▶ [Written task]: Can you give these records again with "Metalen munten" changed to "Stalen munten" and nothing else altered? Leave the pictures out of your answer.

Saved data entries
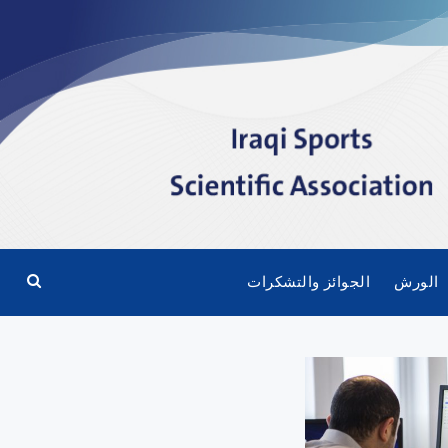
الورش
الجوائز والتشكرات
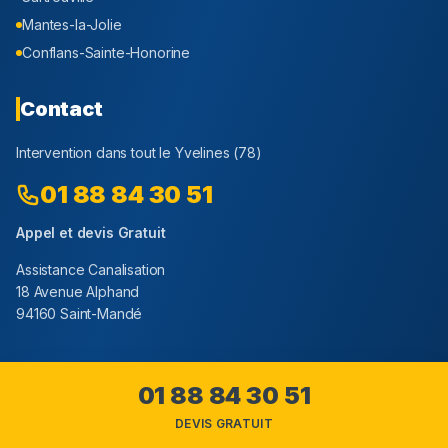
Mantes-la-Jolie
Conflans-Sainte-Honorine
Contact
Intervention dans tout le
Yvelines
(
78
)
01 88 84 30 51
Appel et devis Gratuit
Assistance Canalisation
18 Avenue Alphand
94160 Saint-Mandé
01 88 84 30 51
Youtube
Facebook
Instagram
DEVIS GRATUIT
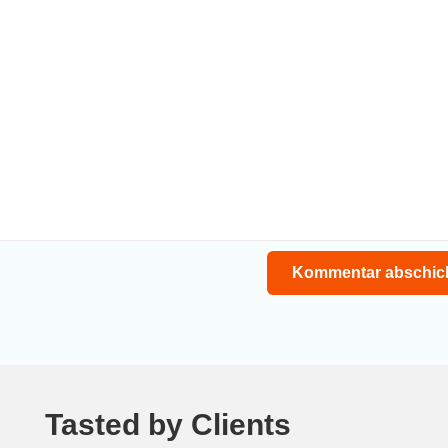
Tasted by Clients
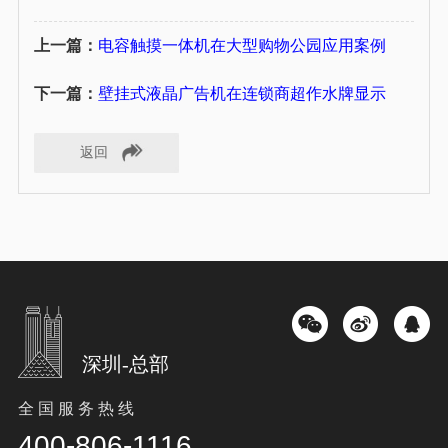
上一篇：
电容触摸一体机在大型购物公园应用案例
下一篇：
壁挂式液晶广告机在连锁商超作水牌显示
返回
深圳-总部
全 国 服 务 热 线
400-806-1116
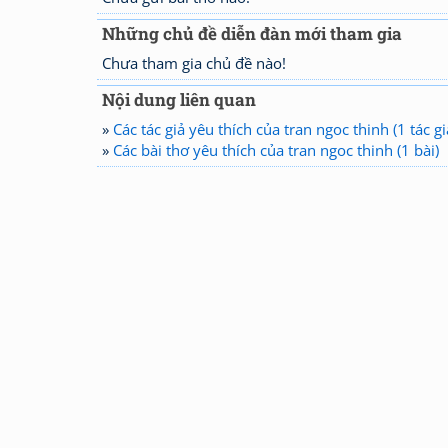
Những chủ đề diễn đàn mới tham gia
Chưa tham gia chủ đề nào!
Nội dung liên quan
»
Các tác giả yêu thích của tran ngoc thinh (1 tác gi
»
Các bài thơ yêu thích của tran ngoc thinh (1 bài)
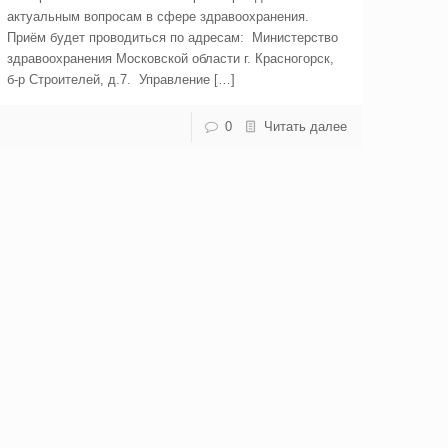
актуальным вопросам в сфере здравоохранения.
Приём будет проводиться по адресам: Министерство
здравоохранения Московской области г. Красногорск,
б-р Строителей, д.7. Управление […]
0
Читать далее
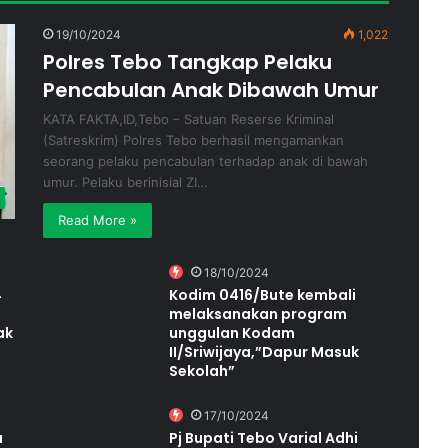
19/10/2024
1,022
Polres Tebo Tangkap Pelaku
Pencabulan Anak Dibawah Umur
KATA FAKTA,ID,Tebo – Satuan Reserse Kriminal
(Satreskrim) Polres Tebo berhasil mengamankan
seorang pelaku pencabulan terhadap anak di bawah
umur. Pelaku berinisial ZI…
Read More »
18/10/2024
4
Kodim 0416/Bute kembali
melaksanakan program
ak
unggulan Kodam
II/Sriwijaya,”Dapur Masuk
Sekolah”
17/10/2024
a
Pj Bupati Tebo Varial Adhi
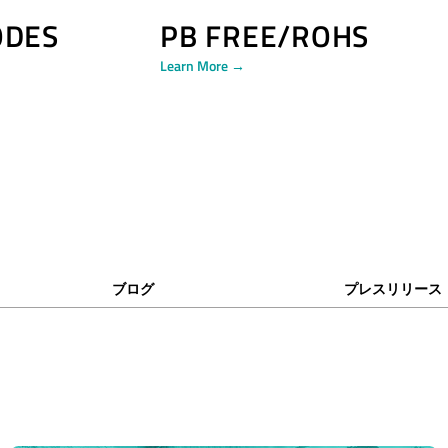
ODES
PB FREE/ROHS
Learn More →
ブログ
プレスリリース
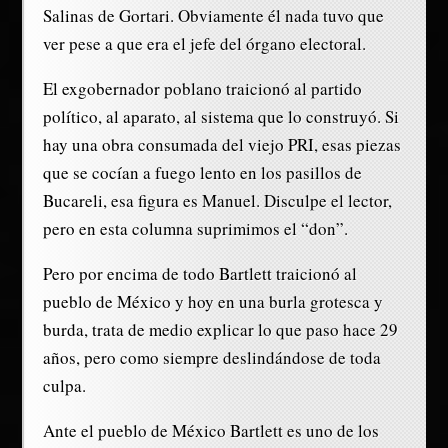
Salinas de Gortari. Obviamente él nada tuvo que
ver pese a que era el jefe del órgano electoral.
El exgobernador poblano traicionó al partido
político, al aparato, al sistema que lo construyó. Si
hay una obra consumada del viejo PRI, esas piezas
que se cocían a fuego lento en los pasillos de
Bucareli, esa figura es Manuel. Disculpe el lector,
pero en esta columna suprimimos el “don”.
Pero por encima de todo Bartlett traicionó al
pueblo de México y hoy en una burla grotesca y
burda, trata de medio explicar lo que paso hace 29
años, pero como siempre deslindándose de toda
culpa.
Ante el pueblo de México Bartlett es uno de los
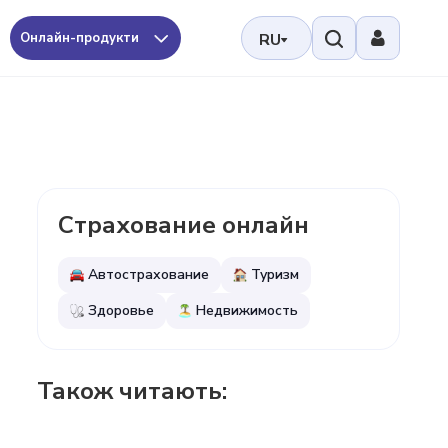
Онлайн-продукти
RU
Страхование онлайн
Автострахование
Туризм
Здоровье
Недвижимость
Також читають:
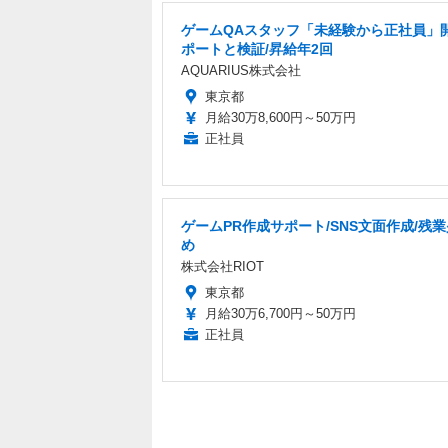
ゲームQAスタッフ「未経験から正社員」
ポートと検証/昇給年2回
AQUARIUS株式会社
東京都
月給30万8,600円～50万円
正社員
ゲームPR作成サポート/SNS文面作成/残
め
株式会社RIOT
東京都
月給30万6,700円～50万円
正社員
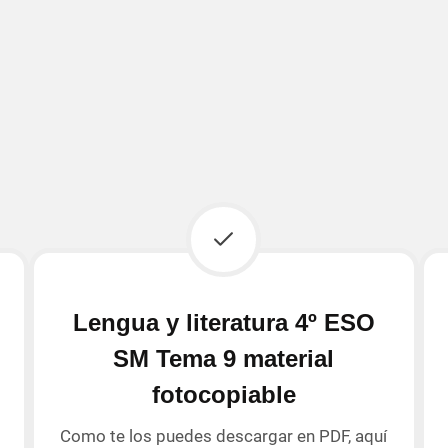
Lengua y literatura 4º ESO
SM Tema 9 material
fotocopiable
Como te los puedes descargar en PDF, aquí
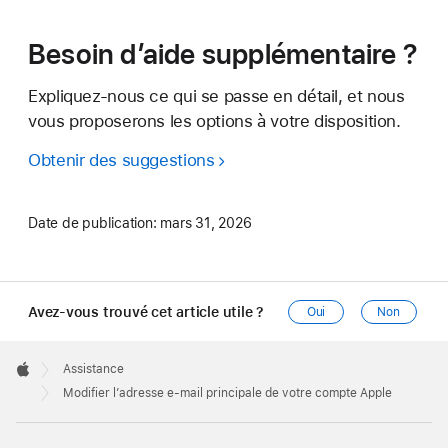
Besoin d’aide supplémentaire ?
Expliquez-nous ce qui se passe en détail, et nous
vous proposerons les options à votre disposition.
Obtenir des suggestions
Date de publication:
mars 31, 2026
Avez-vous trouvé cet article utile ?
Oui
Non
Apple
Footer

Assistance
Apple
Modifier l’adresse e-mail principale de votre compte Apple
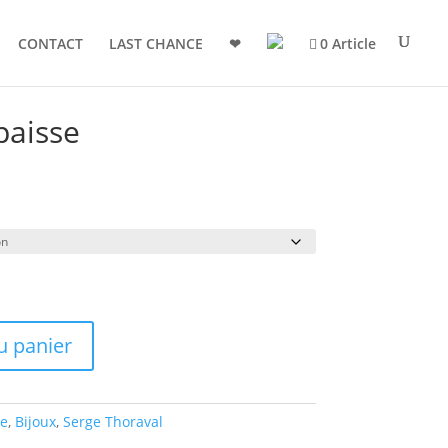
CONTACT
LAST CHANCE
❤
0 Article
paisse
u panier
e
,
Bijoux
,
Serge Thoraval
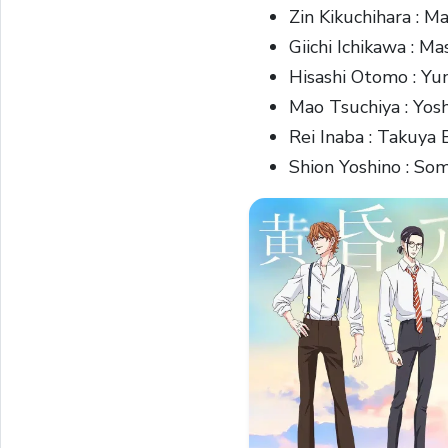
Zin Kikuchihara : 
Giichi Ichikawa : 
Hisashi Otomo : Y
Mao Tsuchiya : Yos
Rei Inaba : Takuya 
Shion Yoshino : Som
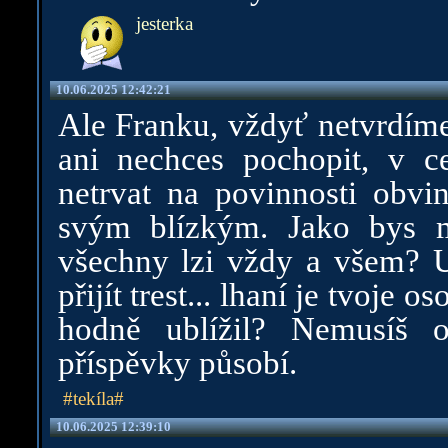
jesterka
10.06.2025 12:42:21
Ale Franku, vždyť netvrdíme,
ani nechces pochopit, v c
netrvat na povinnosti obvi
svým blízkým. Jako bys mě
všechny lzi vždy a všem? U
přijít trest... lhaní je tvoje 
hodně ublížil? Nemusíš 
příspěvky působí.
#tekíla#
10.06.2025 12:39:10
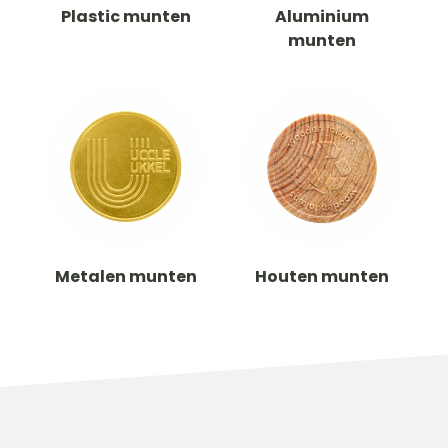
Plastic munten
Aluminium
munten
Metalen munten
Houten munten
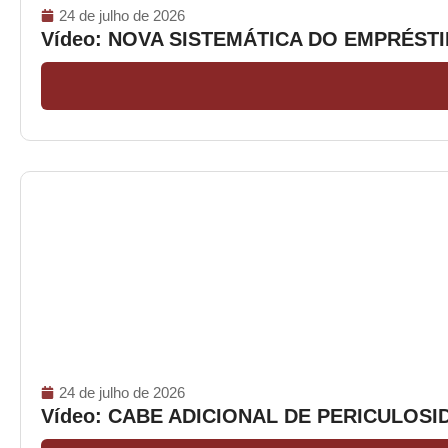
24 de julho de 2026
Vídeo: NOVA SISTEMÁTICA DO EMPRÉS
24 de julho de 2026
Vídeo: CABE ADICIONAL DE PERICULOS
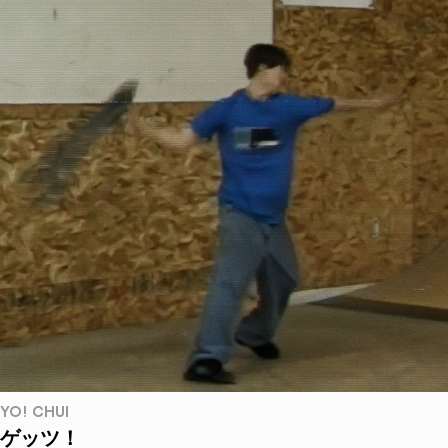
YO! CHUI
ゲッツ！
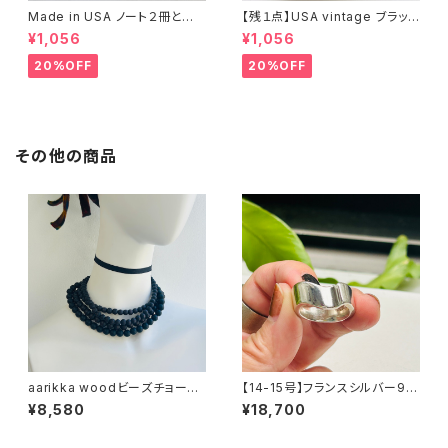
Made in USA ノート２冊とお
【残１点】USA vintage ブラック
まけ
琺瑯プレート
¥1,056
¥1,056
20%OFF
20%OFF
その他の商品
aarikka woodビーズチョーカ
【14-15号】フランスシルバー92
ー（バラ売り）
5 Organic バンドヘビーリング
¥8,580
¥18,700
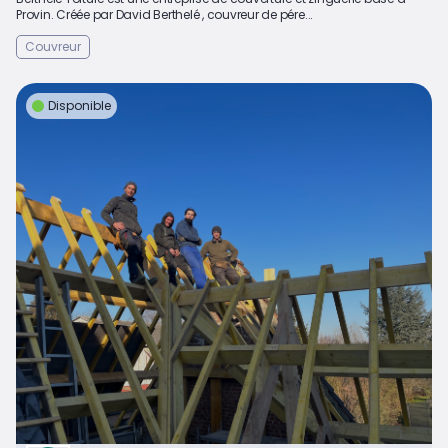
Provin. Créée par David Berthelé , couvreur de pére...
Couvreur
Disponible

▶ [Result below]:
الورش
الجوائز والتشكرات
Mantes-la-Jolie
Conflans-Sainte-Honorine
Contact
Intervention dans tout le
Yvelines
(
78
)
01 88 84 30 51
Appel et devis Gratuit
Assistance Canalisation
18 Avenue Alphand
94160 Saint-Mandé
01 88 84 30 51
Youtube
Facebook
Instagram
DEVIS GRATUIT
Tasted by Clients
上一篇：
电容触摸一体机在大型购物公园应用案例
下一篇：
壁挂式液晶广告机在连锁商超作水牌显示
返回
深圳-总部
全 国 服 务 热 线
400-806-1116
Những chủ đề diễn đàn mới tham gia
Chưa tham gia chủ đề nào!
Nội dung liên quan
»
Các tác giả yêu thích của tran ngoc thinh (1 tác gi
»
Các bài thơ yêu thích của tran ngoc thinh (1 bài)
актуальным вопросам в сфере здравоохранения.
Приём будет проводиться по адресам: Министерство
здравоохранения Московской области г. Красногорск,
б-р Строителей, д.7. Управление […]
0
Читать далее
19/10/2024
1,022
Polres Tebo Tangkap Pelaku
Pencabulan Anak Dibawah Umur
KATA FAKTA,ID,Tebo – Satuan Reserse Kriminal
(Satreskrim) Polres Tebo berhasil mengamankan
seorang pelaku pencabulan terhadap anak di bawah
umur. Pelaku berinisial ZI…
Read More »
18/10/2024
4
Kodim 0416/Bute kembali
melaksanakan program
ak
unggulan Kodam
II/Sriwijaya,”Dapur Masuk
Sekolah”
17/10/2024
a
Pj Bupati Tebo Varial Adhi
ODES
PB FREE/ROHS
Learn More →
ブログ
プレスリリース
Salinas de Gortari. Obviamente él nada tuvo que
ver pese a que era el jefe del órgano electoral.
El exgobernador poblano traicionó al partido
político, al aparato, al sistema que lo construyó. Si
hay una obra consumada del viejo PRI, esas piezas
que se cocían a fuego lento en los pasillos de
Bucareli, esa figura es Manuel. Disculpe el lector,
pero en esta columna suprimimos el “don”.
Pero por encima de todo Bartlett traicionó al
pueblo de México y hoy en una burla grotesca y
burda, trata de medio explicar lo que paso hace 29
años, pero como siempre deslindándose de toda
culpa.
Ante el pueblo de México Bartlett es uno de los
Онлайн-продукти
RU
Страхование онлайн
Автострахование
Туризм
Здоровье
Недвижимость
Також читають:
ゲームQAスタッフ「未経験から正社員」
ポートと検証/昇給年2回
AQUARIUS株式会社
東京都
月給30万8,600円～50万円
正社員
ゲームPR作成サポート/SNS文面作成/残
め
株式会社RIOT
東京都
月給30万6,700円～50万円
正社員
Lengua y literatura 4º ESO
SM Tema 9 material
fotocopiable
Como te los puedes descargar en PDF, aquí
Besoin d’aide supplémentaire ?
Expliquez-nous ce qui se passe en détail, et nous
vous proposerons les options à votre disposition.
Obtenir des suggestions
Date de publication:
mars 31, 2026
Avez-vous trouvé cet article utile ?
Oui
Non
Apple
Footer

Assistance
Apple
Modifier l’adresse e-mail principale de votre compte Apple
CONTACT
LAST CHANCE
❤
0 Article
paisse
u panier
e
,
Bijoux
,
Serge Thoraval
Zin Kikuchihara : 
Giichi Ichikawa : 
Hisashi Otomo : Y
Mao Tsuchiya : Yos
Rei Inaba : Takuya 
Shion Yoshino : Som
jesterka
10.06.2025 12:42:21
Ale Franku, vždyť netvrdíme,
ani nechces pochopit, v c
netrvat na povinnosti obvi
svým blízkým. Jako bys mě
všechny lzi vždy a všem? U
přijít trest... lhaní je tvoje 
hodně ublížil? Nemusíš 
příspěvky působí.
#tekíla#
10.06.2025 12:39:10
Plastic munten
Aluminium
munten
Stalen munten
Houten munten
24 de julho de 2026
Vídeo: NOVA SISTEMÁTICA DO EMPRÉS
24 de julho de 2026
Vídeo: CABE ADICIONAL DE PERICULOS
YO! CHUI
ゲッツ！
Made in USA ノート２冊とお
【残１点】USA vintage ブラック
まけ
琺瑯プレート
¥1,056
¥1,056
20%OFF
20%OFF
その他の商品
aarikka woodビーズチョーカ
【14-15号】フランスシルバー92
ー（バラ売り）
5 Organic バンドヘビーリング
¥8,580
¥18,700
Provin. Créée par David Berthelé , couvreur de pére...
Couvreur
Disponible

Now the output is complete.